Children should still:
Play
Talk
Disagree
Build friendships
Solve problems together
Express feelings with real people
If AI enhances these human experiences, it belongs in the classroom.If it interferes, it should step aside.
3. Manifestation, Spirituality & The Hidden Layer of Teaching
One of the most unique parts of Vineet’s session was her discussion of manifestation, positive energy, and spirituality — and how it shapes learning.
For her, manifestation is not magic.It is the emotional atmosphere teachers create every day.
She teaches students:
Self-awareness
Positive self-talk
Breathing
Mindfulness
Calmness
Gratitude
And she emphasizes a deep truth:
“Whatever energy you give to the world is the energy you get back.”
This directly influences behaviour. When she shifted her internal mindset, her class shifted too.
Teachers often forget how profoundly students absorb:
Our tone
Our stress
Our optimism
Our calmness
Our belief in them
Positive energy is not a soft concept — it is a pedagogical strategy.
4. Yoga, Routines, and the Transformation of Behaviour
Vineet’s success story is simple and extraordinary:She starts every school day with yoga and breathing exercises.
And her results?
Students became calmer
Behaviour improved
Focus increased
Listening skills sharpened
Relationships strengthened
After weeks of consistency, students asked for yoga daily.
Her insight:
“Don't confuse behaviour with energy. Boys have energy — teach them how to use it.”
The lesson for schools:
🟩 Invest 30 minutes daily in wellbeing, and you save hours of behaviour management.
This is not theory — it’s lived experience.
5. Human Intelligence First, Artificial Intelligence Second
Vineet makes a distinction that every policymaker should memorize:
“AI can never be better than a human. It was created by a human.”
AI gives information.Humans give meaning.
AI gives options.Humans give wisdom.
AI gives answers.Humans give belonging.
She warns of a dangerous trend:Children replacing feelings with screens.
Scrolling is becoming a coping mechanism.But emotional resilience is built only through:
Talking
Sharing
Being listened to
Being understood
Being accepted
Teachers and schools must guide students to process emotions with humans, not hide them through algorithms.
6. What Schools Must Do — A Blueprint for Change
At the end of the session, Hatem asked the golden question:
How do we scale this beyond one classroom?
Vineet’s answer:
1. Talk to your students every day
Ask them:
How they feel
What they expect
What they want their classroom to look like
What they wish teachers understood
What makes learning enjoyable
2. Make human connection a curriculum, not an accident
Teach:
Emotional intelligence
Empathy
Relationships
Confidence
Expression
3. Use AI intentionally, not automatically
Every digital tool should have a purpose:
Does it improve collaboration?
Does it support creativity?
Does it save time for deeper connection?
If not, reconsider.
4. Support teacher wellbeing first
Because:
“A calm teacher creates a calm classroom.”(Implicit throughout session)
When teachers burn out, students lose their anchor.
5. Build school-wide wellbeing habits
Not optional add-ons — core systems.
Because children are not preparing for AI - They are preparing for life.

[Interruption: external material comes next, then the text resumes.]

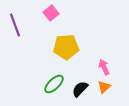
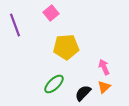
black semicircle: moved 3 px right, 4 px down
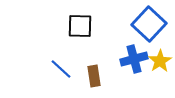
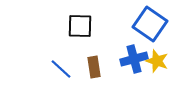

7. The Most Important Question of All
Vineet leaves us with a timeless challenge:
“What memories will today’s children tell their own kids?iPad memories, or human ones?”
AI will shape their world, yes. But human connection will shape their identity.
The task of educators today is not to choose between AI and humanity…It is to design a world where one enhances the other.
A world where AI saves time, so teachers can spend more time looking into the eyes of a child who needs them.
A world where technology expands options, but humans sustain meaning.
A world where learning is not only intelligent —but human.